Under HF1606, civil penalties of up to $500,000 apply for each unlawful access, download or use of a nudification platform. Victims can sue in district court for compensatory damages, including for mental anguish, up to three times their actual damages, as well as punitive damages, injunctive relief and attorney's fees. The Minnesota Attorney General would be empowered to enforce the law, with penalty proceeds routed into grants for organisations serving victims of sexual assault and domestic violence.
In a press release issued the same day, Rep. Hanson stated: 'No one should have to worry that nude images of themselves can be generated by AI, without their permission, at the push of a button. Governments around the world have failed to react quickly enough to the dangers of AI. But today, House DFLers are taking action to protect Minnesotans online.' The bill now moves to the Minnesota Senate.
Roach's Lone 'No' Vote And The Backlash
During floor debate, Roach acknowledged that material generated through nudification technology is 'disgusting' and 'vile', and that victims deserve accountability and justice. But he opposed the bill on the grounds that it fails to address the root cause, arguing that someone with technical skill could still create the same material without using a platform covered by the legislation.

DATASET ENTRIES:
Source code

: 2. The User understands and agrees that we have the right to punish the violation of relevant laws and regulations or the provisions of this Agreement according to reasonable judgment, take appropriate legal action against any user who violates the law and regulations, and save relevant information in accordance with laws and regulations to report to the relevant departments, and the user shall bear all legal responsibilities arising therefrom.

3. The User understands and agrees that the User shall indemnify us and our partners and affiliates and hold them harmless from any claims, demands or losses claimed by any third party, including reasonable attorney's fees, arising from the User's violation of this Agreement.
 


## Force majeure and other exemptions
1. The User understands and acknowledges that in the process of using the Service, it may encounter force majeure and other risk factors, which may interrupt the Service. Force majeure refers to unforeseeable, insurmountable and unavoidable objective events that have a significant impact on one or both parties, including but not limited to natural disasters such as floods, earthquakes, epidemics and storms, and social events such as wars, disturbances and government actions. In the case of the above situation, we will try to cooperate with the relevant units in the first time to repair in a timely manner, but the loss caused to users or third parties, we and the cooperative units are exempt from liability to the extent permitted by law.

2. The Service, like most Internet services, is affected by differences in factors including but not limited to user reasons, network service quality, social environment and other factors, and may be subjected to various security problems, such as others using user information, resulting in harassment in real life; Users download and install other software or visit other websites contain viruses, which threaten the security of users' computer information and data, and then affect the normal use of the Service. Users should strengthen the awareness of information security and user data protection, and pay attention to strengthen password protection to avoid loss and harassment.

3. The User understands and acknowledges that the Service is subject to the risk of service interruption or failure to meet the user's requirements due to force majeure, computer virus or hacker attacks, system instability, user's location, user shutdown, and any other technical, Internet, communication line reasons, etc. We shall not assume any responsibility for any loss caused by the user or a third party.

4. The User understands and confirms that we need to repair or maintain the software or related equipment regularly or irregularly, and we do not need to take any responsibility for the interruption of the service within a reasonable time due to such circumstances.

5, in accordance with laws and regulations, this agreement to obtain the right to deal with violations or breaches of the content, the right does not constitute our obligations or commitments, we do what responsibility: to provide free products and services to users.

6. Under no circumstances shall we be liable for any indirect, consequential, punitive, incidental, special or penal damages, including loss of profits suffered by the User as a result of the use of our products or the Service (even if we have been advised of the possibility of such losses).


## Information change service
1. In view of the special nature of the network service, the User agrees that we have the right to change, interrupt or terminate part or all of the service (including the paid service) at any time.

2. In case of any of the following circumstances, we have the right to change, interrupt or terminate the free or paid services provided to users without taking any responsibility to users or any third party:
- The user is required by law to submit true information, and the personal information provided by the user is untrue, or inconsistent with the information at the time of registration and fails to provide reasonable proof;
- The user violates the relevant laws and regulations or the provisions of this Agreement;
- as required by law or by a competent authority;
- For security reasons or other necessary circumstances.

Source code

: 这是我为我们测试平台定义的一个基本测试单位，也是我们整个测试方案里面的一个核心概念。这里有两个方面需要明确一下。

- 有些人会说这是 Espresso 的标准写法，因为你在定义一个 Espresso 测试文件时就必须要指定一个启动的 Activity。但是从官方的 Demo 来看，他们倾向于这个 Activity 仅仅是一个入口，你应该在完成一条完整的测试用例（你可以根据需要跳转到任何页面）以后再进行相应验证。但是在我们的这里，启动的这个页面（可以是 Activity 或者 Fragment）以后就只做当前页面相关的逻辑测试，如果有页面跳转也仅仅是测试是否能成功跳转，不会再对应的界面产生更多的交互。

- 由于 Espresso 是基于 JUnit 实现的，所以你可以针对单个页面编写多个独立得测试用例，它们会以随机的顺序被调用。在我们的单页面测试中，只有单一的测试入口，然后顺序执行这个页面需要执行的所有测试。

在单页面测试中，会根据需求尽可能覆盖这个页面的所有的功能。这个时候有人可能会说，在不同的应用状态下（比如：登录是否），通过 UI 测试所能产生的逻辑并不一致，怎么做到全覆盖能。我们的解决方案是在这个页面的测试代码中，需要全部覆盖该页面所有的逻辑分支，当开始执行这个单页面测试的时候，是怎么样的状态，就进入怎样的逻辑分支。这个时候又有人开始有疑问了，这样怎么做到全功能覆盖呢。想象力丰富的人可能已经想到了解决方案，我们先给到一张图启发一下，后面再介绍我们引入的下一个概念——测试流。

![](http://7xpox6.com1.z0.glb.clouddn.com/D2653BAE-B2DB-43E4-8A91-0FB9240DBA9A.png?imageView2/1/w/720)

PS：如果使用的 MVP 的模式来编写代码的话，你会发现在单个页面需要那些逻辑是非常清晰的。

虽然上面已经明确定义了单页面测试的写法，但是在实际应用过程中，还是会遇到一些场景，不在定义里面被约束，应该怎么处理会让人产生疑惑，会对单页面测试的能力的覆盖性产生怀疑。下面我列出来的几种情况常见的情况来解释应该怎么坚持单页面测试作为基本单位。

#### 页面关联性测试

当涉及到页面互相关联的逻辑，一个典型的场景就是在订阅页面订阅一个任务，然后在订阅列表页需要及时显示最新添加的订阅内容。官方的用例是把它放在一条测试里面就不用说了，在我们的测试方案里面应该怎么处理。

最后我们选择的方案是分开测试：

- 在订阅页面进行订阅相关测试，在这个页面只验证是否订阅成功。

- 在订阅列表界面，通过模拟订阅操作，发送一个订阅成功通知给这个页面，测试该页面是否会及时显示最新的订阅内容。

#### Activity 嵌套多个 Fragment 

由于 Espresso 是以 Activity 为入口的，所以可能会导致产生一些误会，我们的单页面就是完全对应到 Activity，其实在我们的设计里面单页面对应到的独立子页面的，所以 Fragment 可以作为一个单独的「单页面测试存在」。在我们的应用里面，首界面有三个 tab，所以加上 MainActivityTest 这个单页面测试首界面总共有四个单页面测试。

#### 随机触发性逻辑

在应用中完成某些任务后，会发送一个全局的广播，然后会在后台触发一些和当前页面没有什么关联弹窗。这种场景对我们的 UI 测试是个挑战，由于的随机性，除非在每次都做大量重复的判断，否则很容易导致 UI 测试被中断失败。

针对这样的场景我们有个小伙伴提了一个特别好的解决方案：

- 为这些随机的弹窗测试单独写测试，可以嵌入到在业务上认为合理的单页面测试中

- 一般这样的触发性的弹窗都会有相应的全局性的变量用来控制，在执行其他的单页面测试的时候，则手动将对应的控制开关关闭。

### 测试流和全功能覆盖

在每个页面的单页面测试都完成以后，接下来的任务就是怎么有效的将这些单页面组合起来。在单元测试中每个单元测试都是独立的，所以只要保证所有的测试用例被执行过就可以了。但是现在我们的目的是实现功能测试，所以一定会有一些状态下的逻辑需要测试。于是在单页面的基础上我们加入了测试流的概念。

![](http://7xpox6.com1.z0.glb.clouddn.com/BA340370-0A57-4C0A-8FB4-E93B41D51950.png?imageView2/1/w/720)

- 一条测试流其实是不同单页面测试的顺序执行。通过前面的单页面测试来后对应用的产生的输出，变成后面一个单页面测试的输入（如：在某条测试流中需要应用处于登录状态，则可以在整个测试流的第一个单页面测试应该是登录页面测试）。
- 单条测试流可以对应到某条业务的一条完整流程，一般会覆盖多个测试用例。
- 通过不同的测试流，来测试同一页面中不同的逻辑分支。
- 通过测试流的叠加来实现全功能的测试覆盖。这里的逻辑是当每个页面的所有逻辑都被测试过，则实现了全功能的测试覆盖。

WORK TO COMPLETE:
• 1. Answer from the HF1606 text:
(a) What is the maximum civil penalty for each unlawful access, download or use of a nudification platform?
(b) Where does the bill go next?
(c) Which two words did Roach use during floor debate to describe material generated through nudification technology?
• 2. List every form of relief the HF1606 text says victims can seek when they sue in district court.
• 3. Reproduce the part of the HF1606 text that opens with the words containing "Roach's Lone 'No'" and closes with "by the legislation.".
The data stands apart from the HF1606 text and is separate material.

EXPECTED OUTPUTS:
• 1.
(a) Up to $500,000.
(b) To the Minnesota Senate.
(c) 'Disgusting' and 'vile'.

• 2.
- Compensatory damages, including for mental anguish
- Punitive damages
- Injunctive relief
- Attorney's fees

• 3.
Roach's Lone 'No' Vote And The Backlash
During floor debate, Roach acknowledged that material generated through nudification technology is 'disgusting' and 'vile', and that victims deserve accountability and justice. But he opposed the bill on the grounds that it fails to address the root cause, arguing that someone with technical skill could still create the same material without using a platform covered by the legislation.